Bookivore - MENUCOURT - 42 ans - 18 septembre 2021


Dur à appréhender 5 étoiles

Compte tenu de la renommée de cet ouvrage et de son auteur, je m'attendais à trouver ici une chronique précise, acerbe et réfléchie de cette époque agrémentée du style parfois incisif de Jean-Louis BORY.
Le découpage de cette histoire en petites parties, passant de personnage en personnage et de lieux en lieux rend difficile et surtout décevante la lecture.

Vinmont - - 50 ans - 26 juillet 2019


Rien n'a changé ? 7 étoiles

Avril 1944, le vent tourne pour les armées allemandes. Jumainville, petit village français, n'a pas été directement mêlé à la guerre. Ses habitants ont vécu l'occupation avec un certain détachement. C'est selon les opportunités que certains se sont laissés bercer par le marché noir ou la collaboration et d'autres vers une résistance parfois de principe.
La réalité du texte de Bory est, en finalité, que tout le monde déteste au moins la moitié de ses congénères. On s'espionne, on médit gaiement, on dénonce avec entrain et toujours au mieux de ses propres intérêts. Ainsi va la vie, ainsi va la guerre. Si internet avait existé à l’époque les pixels anonymes et hargneux auraient illuminés les écrans !
La famille Boudet, Lécheur, la famille Pluret, la Germaine, l'abbé Varêmes, le maire Morize, l'instituteur Tattignies, Mlle Vrin, et même le village qui se met chuchoter — présentent, chacun dans un discours narratif personnel leur version de tous ces petits événements mi-tus, mi dévoilés à couvert. On se croirait au carnaval ou dans un bal masqué.
Le comité Goncourt se dépêcha de célébrer les vainqueurs avec le très (vraiment très) petit recueil de nouvelles d'Elsa Triolet et le présent roman de Bory. Les auteurs étaient sans tâches officielles appuyés (au propre comme au figuré) l'une par Aragon, l'autre par Colette... la messe était dite.

Que dire ?
Bory n'aimait pas son texte, il fut écrit vite et méritait d'être retravaillé pour aller plus en profondeur. L'auteur n'a pas pu s'exprimer comme il l'aurait souhaité, je pense. Mais les français avaient soif des récits de la guerre gagnée (ou presque) et les éditeurs pressés de faire tourner les rotatives.
Alors voilà MON VILLAGE A L'HEURE ALLEMANDE, soumis à une lecture 3/4 de siècle plus tard.
On ne parle plus beaucoup de ce conflit, les enjeux sont autres : la planète saturée de ses déchets, des défis mondiaux affolants, une population humaine qui se multiplie à la cadence des lapins. Les nantis (nous) vivant confortablement mais on rit moins et quand on rit... on dirait qu'on pleure !
Le village de Jumainville, presque hors du temps, demeure malgré tout une fresque, celle qu’on voit dans les cours de récréation, dans les files d’attente des grands magasins, devant la machine à café des entreprises, sur les quais de gare ou dans les bouchons aux heures de pointe.
Cette hargne est toujours la même !

Monocle - tournai - 64 ans - 8 juin 2019


Chronique des temps troublés 8 étoiles

Chronique de quelques mois d'un village sous l'Occupation, "Mon village à l'heure allemande" nous plonge dans le quotidien des habitants de Jumainville. Des personnages hauts-en-couleur peuplent les maisons. Système D, collaboration, accords avec l'ennemi qui occupe le château, chacun(e) mène sa vie comme il l'entend, en secret... ou presque, puisque dans un village, tout se sait...

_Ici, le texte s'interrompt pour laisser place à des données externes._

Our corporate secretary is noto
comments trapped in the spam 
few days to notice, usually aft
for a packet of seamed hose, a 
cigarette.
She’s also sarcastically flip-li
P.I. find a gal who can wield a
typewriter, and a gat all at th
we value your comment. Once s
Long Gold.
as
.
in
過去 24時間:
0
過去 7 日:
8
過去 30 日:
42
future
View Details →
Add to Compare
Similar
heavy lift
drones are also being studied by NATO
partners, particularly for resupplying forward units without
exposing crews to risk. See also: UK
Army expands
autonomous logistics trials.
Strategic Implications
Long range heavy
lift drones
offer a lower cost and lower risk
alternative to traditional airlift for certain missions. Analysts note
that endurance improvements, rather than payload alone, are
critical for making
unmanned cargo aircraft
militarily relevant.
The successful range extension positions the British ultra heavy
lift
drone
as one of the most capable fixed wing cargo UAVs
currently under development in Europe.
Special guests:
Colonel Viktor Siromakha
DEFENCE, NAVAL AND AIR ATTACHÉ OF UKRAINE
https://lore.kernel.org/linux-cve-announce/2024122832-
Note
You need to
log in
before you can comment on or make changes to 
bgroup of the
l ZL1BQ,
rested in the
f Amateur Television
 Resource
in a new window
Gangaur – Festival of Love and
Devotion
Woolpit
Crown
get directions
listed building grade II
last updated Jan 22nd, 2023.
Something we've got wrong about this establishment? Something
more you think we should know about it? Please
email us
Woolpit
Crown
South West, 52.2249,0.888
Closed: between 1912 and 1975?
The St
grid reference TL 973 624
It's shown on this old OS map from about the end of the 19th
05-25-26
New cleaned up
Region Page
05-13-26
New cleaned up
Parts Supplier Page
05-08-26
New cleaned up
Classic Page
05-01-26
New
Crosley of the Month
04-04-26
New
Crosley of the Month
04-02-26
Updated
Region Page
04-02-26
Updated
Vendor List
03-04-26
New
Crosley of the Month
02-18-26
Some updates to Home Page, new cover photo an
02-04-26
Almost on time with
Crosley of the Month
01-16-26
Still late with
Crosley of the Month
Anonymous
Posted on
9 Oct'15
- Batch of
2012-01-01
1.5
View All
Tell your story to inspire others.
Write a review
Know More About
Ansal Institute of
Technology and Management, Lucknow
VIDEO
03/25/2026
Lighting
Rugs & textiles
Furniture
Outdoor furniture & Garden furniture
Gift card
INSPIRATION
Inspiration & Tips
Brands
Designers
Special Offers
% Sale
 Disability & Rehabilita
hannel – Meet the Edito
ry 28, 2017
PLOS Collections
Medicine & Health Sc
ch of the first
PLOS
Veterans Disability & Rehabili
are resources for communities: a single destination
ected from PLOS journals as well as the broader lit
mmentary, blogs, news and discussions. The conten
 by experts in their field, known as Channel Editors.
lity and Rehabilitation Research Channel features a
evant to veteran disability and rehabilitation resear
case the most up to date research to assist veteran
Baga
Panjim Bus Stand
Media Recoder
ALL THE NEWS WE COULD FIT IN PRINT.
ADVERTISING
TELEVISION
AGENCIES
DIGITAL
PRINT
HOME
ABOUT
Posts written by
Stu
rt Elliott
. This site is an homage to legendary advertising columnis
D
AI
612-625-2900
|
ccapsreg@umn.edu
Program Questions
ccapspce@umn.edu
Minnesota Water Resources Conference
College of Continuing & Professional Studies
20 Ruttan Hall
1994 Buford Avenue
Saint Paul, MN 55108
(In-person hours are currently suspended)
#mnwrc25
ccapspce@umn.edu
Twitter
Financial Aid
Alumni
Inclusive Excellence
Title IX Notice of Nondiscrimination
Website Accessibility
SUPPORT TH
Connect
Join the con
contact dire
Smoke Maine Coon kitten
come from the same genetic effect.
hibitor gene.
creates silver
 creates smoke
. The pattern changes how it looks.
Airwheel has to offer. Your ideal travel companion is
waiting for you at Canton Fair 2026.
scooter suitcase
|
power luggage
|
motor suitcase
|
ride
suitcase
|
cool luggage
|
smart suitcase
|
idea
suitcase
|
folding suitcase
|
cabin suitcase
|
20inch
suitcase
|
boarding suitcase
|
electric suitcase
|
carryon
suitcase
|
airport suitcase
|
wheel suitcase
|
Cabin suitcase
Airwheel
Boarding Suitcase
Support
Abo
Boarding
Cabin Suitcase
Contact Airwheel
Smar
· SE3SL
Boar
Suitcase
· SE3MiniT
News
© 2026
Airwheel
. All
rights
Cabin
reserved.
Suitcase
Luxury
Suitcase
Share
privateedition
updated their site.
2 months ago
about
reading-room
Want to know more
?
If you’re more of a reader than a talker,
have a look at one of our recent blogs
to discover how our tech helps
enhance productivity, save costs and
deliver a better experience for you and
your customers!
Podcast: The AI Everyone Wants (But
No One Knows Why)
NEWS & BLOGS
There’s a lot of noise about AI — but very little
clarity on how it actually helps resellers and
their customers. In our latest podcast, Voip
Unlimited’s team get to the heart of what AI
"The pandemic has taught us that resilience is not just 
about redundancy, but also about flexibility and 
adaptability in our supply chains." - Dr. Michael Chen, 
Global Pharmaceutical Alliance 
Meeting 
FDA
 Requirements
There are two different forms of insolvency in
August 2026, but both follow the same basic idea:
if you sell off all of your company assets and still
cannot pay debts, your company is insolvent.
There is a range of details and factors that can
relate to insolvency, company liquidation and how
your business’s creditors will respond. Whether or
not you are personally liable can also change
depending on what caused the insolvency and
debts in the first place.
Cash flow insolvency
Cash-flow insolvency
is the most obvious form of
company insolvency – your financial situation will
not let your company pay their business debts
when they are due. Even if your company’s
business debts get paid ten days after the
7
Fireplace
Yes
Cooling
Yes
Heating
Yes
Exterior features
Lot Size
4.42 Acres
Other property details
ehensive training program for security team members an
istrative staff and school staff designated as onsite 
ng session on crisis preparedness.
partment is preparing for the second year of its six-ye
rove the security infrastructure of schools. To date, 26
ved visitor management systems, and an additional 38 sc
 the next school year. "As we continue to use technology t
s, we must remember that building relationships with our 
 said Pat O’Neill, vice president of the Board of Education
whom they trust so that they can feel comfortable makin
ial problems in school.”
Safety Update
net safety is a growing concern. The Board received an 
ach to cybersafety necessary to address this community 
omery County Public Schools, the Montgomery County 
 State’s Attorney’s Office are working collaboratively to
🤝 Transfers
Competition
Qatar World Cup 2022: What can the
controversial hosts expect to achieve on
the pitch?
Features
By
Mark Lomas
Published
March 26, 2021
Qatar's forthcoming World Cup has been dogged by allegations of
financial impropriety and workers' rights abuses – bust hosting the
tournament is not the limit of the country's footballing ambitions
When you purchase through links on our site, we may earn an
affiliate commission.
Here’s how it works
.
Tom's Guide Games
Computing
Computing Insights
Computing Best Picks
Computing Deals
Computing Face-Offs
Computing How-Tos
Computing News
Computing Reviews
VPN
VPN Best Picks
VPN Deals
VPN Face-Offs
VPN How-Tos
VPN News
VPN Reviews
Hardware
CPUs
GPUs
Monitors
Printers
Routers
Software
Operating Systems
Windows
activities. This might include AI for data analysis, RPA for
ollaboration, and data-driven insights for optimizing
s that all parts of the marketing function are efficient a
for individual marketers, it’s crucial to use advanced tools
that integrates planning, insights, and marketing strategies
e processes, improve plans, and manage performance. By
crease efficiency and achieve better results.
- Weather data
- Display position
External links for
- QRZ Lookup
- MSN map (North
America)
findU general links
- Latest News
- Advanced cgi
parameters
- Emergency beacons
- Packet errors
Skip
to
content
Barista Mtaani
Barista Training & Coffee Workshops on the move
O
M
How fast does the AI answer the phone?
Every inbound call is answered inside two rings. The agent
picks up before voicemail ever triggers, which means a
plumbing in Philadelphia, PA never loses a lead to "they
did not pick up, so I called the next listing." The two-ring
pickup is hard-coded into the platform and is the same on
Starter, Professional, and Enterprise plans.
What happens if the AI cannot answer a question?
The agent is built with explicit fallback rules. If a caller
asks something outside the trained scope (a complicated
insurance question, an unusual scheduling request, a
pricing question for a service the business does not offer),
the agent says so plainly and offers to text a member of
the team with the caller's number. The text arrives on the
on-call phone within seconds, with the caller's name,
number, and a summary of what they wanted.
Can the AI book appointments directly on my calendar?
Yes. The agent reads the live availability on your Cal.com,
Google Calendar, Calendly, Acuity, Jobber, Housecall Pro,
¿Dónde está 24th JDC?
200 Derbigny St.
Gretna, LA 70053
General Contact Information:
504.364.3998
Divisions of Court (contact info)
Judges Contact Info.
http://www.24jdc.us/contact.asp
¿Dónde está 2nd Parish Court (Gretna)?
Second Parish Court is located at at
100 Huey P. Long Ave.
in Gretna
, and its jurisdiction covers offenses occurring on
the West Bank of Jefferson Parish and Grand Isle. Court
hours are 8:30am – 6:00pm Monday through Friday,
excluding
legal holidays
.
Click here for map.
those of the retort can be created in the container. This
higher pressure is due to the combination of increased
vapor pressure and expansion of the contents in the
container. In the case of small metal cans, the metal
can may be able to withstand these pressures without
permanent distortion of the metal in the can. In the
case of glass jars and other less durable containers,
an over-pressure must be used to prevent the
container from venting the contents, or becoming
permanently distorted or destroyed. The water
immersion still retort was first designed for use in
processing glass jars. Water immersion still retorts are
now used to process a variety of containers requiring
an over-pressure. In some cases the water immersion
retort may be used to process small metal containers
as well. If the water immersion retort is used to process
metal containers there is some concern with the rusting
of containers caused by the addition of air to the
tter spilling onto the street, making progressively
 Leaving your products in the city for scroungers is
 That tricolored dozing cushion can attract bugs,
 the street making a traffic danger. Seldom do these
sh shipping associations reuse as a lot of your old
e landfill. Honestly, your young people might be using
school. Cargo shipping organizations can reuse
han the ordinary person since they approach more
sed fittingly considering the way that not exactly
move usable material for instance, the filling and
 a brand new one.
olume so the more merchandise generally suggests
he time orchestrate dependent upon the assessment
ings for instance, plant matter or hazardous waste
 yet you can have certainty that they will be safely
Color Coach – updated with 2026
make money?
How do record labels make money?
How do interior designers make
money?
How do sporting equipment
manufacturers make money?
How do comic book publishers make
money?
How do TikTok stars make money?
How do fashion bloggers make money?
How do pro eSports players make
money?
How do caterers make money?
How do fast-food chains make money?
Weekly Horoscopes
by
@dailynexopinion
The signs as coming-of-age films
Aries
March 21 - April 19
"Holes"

La difficulté, à la lecture de ce livre, est de ne pas perdre le fil. En effet, passant par le regard d'un personnage à l'autre, d'un objet à l'autre, ou de Jumainville lui-même qui raconte la vie de ses administrés, Jean-Louis Bory nous livre de courts chapitres, aux multiples rebondissements, ce qui demande beaucoup d'attention afin de ne rien laisser échapper.

Livre écrit "à chaud", l'auteur s'étant inspiré de son propre village pour l'écrire, il semble retracer parfaitement la vie difficile de cette période.